Lt. Col. Ken Ostrat, an Air Force Reserve C-130 Hercules pilot deployed to the 746th EAS, also recalled being taken back by the astronomical amount of water and seeing villages, farms and lives uprooted.

"The first thing I thought was that this was a massively destructive natural event. There had to be thousands of people who were directly impacted, and hundreds of thousands more that were indirectly impacted by something of that scale," said the Prattville, Ala., native, also the director of operations for the 357 AS at Maxwell AFB. "As we left Islamabad, you could tell the rivers were a little bit high... The more we flew down toward Sukkur, which is downriver, you can see out the window the widening of the river as the floodwaters continued to go further past the banks of the normal river channel.

"By the time we got down to Sukkur there were thousands of acres flooded, virtually the entire area. And you could see that there were farms, date farms, small villages and houses that were completely inundated with the water for miles in every direction," he said.

While this is not the unit's first experience with humanitarian aid missions, there were some unique challenges the crew overcame to safely and efficiently conduct operations supporting flood relief in Pakistan.

Communication, procedures and terrain are among the many changes to adapt to when flying missions into unfamiliar territory as flood relief missions require coordinating with local nationals at the flood relief cell, operating in Pakistan's airspace and flying over Afghanistan and Pakistan's mountainous summits.

The language and communication barrier is one of the major challenges, according to Sergeant Metcalf, a loadmaster with 10 years of experience.

"Anytime you go international, the procedures are slightly different and the terminology is slightly different, so that increases the challenges," said Colonel Ostrat. "You just have to be flexible and respond to their requirements.
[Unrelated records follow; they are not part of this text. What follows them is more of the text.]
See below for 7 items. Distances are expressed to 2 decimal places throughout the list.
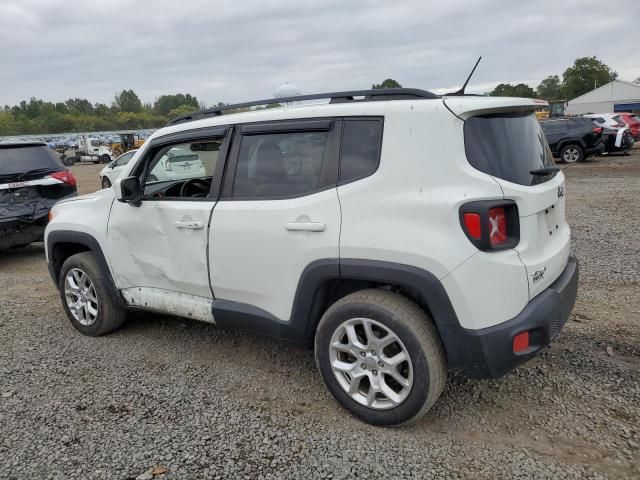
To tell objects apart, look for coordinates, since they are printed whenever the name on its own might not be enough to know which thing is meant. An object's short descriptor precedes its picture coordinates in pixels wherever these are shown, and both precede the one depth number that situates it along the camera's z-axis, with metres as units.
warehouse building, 67.00
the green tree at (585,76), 94.00
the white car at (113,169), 17.02
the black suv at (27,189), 6.66
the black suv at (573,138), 16.66
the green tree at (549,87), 119.90
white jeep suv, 2.47
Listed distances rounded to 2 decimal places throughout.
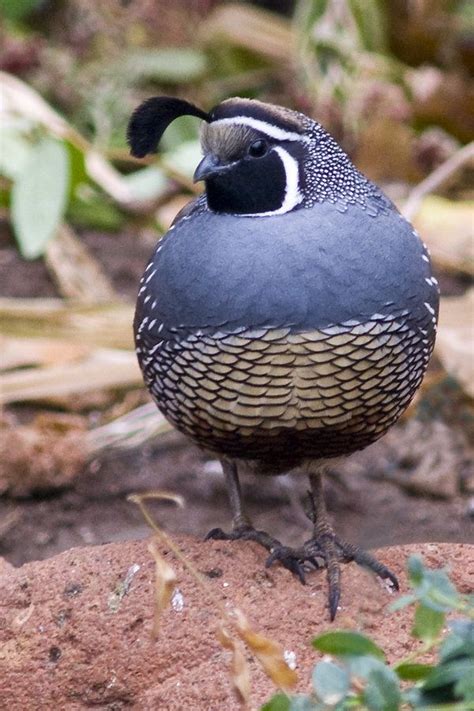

The biggest challenge is understanding the communication difference. They all speak English - the controllers - however, they all have their own regional dialects and accents, and that sometimes makes it hard."

The crew from the 379 AEW is just one of many elements of support in the worldwide relief effort in Pakistan. The Pakistan-run flood relief center receives and dispatches relief supplies to include food, water and shelter donated by numerous countries.

"It was rewarding to see the international power that is going in to bring relief to those people in Sukkur and all the other downstream regions in Pakistan that were affected," said Colonel Ostrat, describing the various country labels he's seen on relief supply packages to include Korea, China, Russia, Australia and many others.

Being a part of such a huge conglomeration of nations racing to aid a fellow country in need can be a rewarding experience. Sergeant Metcalf expressed satisfaction with the work C-130 crews are doing to relieve some of the hardship on people in flooded regions by providing life-sustaining provisions.

"Unfortunately, when we go into these places we're on a tight timeline. We've got to get in there and get out. We drop off the supplies, and we go to our next destination to pick up supplies and deliver them to all the locations," said Sergeant Metcalf. "We don't really get to see the fruits of our labor, but we know (we're doing a good thing), and that's all that matters to us."